At 200,000 elements per block, this is effectively 200,000 transactions per 1mB block. Currently, Bitcoin can only manage 3000 to 4000 max transactions per block of the same size. Thus for the same retained amount of data, my proposal, if correct, provides 50–70 times more capacity than Bitcoin today.

Q: What about False Positives in Bloom Filters?

A: Bloom Filters have a false positive probability. Thus at any time, an unspent transaction could appear spent, purely by chance, and effectively destroy coins. We can control this rate at the cost of scalability.

If we use a false positive rate of p, we find that:

Probability of Random Coin Decay = 1- (1–p) ^ N

where N is the number of blocks.

At p = 10^-9 (as I used in my example above with 200,000 transactions / block), and 10 minutes per block, we find that

1-(1–10**-9)**(144*365*100) = 0.00524

This means that we could achieve 200,000 transactions per 10 minutes and randomly lose 0.524% of coins every 100 years.

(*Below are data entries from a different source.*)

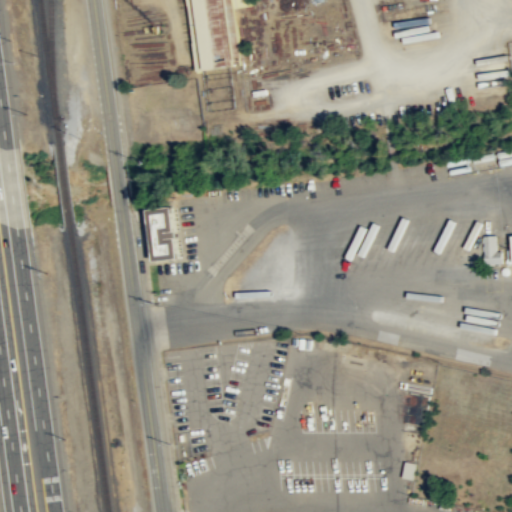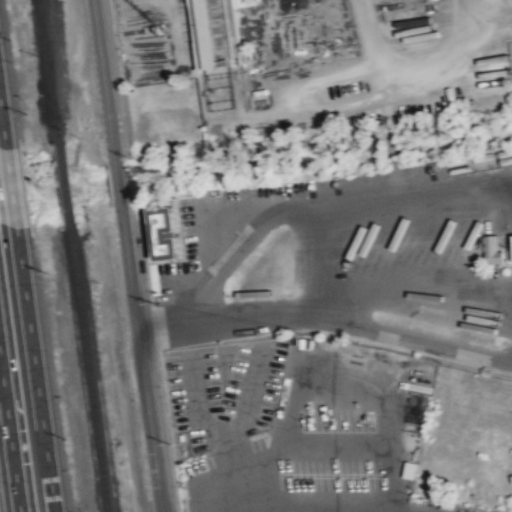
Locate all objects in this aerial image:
building: (246, 2)
building: (211, 33)
building: (212, 34)
railway: (51, 58)
railway: (49, 71)
road: (105, 83)
road: (2, 127)
railway: (65, 184)
road: (118, 184)
road: (10, 187)
building: (167, 234)
building: (492, 249)
road: (140, 357)
railway: (89, 368)
road: (35, 369)
road: (9, 437)
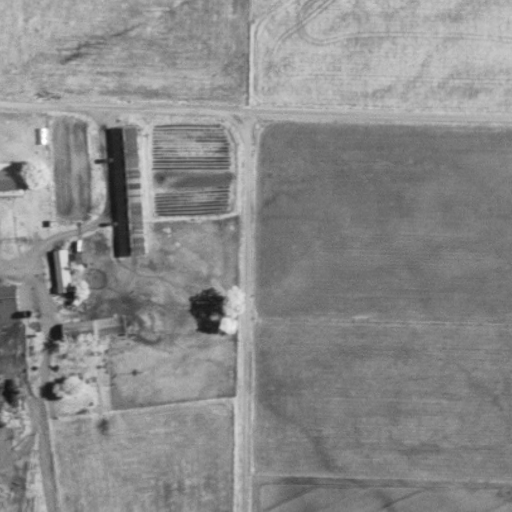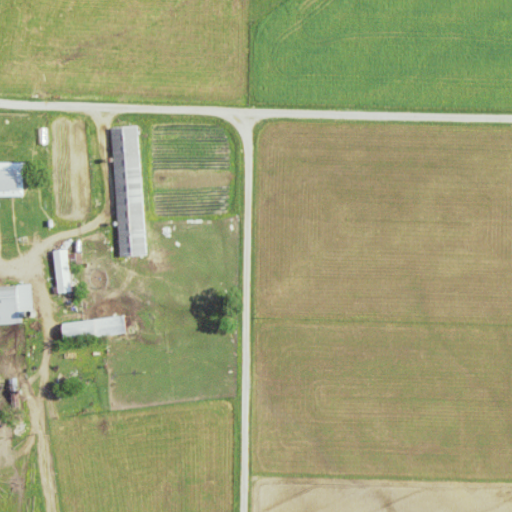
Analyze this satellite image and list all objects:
road: (255, 112)
building: (10, 178)
building: (128, 192)
road: (102, 218)
building: (63, 272)
road: (47, 301)
building: (15, 304)
road: (245, 311)
building: (95, 329)
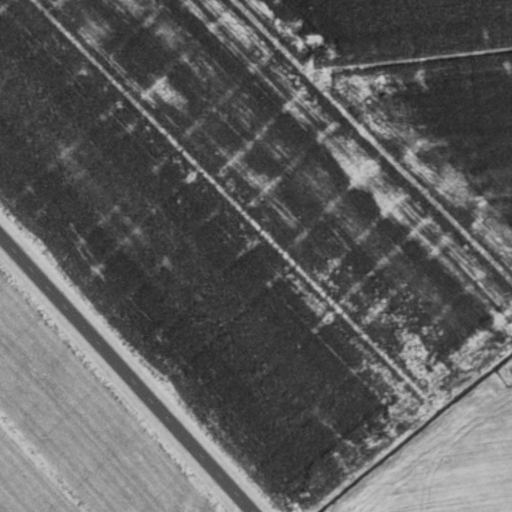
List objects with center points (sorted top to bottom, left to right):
road: (124, 376)
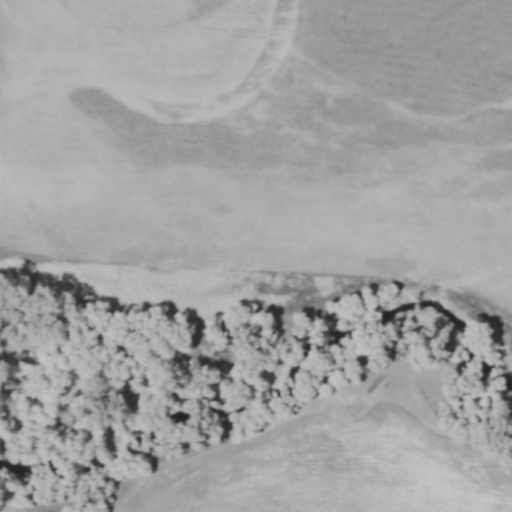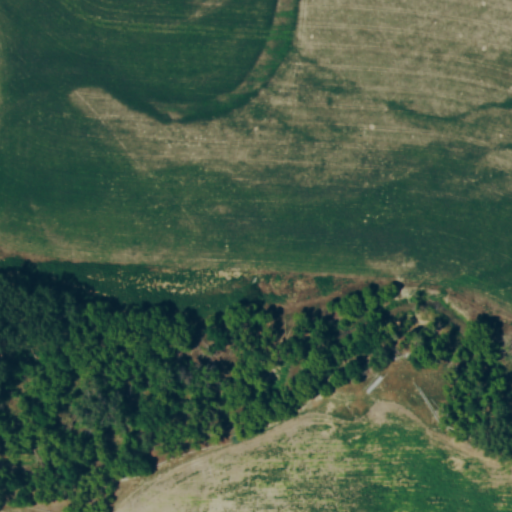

If we choose p = 10^-12 we get 140,000 transactions per 1mB block and 0.000525% loss every 100 years.

That seems like a good trade-off to me.

Q: Doesn’t this impose a lot of computational burden on receivers? Aren’t the transfer proofs quite large?

A: This scheme definitely shifts more burden to senders and receivers to construct and validate proofs from relatively sparse block data. I believe that the computational loads are manageable.

Q: How solid is this formulation of the digital signature? Could there be another way?

A: This part is not super solid and should be reviewed. I did not describe the details of deterministic signature construction, but this could probably done with modular arithmetic on large prime numbers.

Q: Isn’t it tedious to supply / confirm / and check Q-1 digital signatures and bloom filters?

A: Yes this part is tedious. It could probably be improved. However this is client-side computation which is much cheaper than global blockchain data.

Q: Has this been vetted?

A: No! Please help me out with constructive feedback and critical scrutiny. It’s possible I’ve missed something… I’m just not sure what it is.

Q: Has this been thought of before?

A: I’m not sure. A lot of these concepts have been around: SMT’s, thin clients, bloom filters. But I am not aware of a formulation like that above.

In conclusion, I am proposing a new blockchain formulation that appears to offer dramatically improved scalability over the “global view” model employed by virtually all blockchain implementations. It links two critical data structures, SMT’s and Bloom Filters to prove both membership and non-membership. It also makes compromises related to coin decay and client-side computation in verification, that make improved data scalability possible. In essence, the heavy lifting is deferred to senders and receivers, utilizing a space-efficient ‘anchor’ in the blockchain for verification only.

My proposal has not been scrutinized and I would be grateful for comments, feedback, and a careful review.